Tarasenko coming back immediately makes the Blues the team to beat. They stood on top of the West without #91, and now here he is, looking deadlier than ever playing 19 minutes a game and having a part in 2-4 goals a night. There’s no other details required, but let me provide a couple.
Tarasenko makes EVERY single player out there next to him better. The other team has to worry about what he can do at the top of the circle, so the attention span for the other winger and possibly the defenseman has lessened. He’s a difference maker, someone who requires your attention right after he hops over the bench.

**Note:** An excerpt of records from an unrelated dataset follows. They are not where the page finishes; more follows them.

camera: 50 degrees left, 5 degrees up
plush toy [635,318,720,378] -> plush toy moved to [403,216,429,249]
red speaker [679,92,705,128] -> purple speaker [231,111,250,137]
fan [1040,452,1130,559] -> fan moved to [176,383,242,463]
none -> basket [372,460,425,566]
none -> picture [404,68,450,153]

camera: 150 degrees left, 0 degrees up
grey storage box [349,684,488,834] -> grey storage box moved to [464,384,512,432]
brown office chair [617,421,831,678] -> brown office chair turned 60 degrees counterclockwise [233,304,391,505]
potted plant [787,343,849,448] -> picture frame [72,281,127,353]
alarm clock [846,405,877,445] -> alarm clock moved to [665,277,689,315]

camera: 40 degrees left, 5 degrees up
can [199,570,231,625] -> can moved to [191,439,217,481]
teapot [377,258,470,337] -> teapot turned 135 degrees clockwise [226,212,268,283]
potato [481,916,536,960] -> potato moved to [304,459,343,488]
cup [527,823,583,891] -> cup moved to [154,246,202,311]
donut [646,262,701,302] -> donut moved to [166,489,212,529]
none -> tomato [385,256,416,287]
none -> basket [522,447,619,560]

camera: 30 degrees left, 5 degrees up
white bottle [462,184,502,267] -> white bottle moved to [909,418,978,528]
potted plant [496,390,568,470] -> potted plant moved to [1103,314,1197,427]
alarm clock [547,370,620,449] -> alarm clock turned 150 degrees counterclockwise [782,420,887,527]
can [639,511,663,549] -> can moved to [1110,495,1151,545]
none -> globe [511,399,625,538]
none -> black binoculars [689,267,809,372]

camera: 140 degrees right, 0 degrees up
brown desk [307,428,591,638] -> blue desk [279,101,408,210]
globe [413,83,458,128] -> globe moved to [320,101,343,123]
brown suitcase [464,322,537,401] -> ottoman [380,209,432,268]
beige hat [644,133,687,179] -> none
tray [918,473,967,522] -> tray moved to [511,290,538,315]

Second, he’s absolute money in the playoffs. Tarasenko scored 11 goals during the team’s Cup run in 2019. Overall in 70 career games, he has 33 goals and 49 points, with 11 of those goals coming on the power play. Adding him to a group that was on top to begin with makes this team a certain brand of badass.
The dynasty kind.
If the Blues find a way to keep Alex Pietrangelo and this core together, another Cup or two isn’t out of the question. The youth is coming along just fine, with Klim Kostin and Jordan Kyrou needing minutes soon. A young kid like Scotty Perunovich signing says a great deal about this team’s youth core. Last summer wasn’t a fluke, especially if Doug Armstrong can work some payroll magic.
Having a healthy Tarasenko makes any team a whole lot better. On the Blues, it turns a very good team into Stanley Cup Final worthy in a second.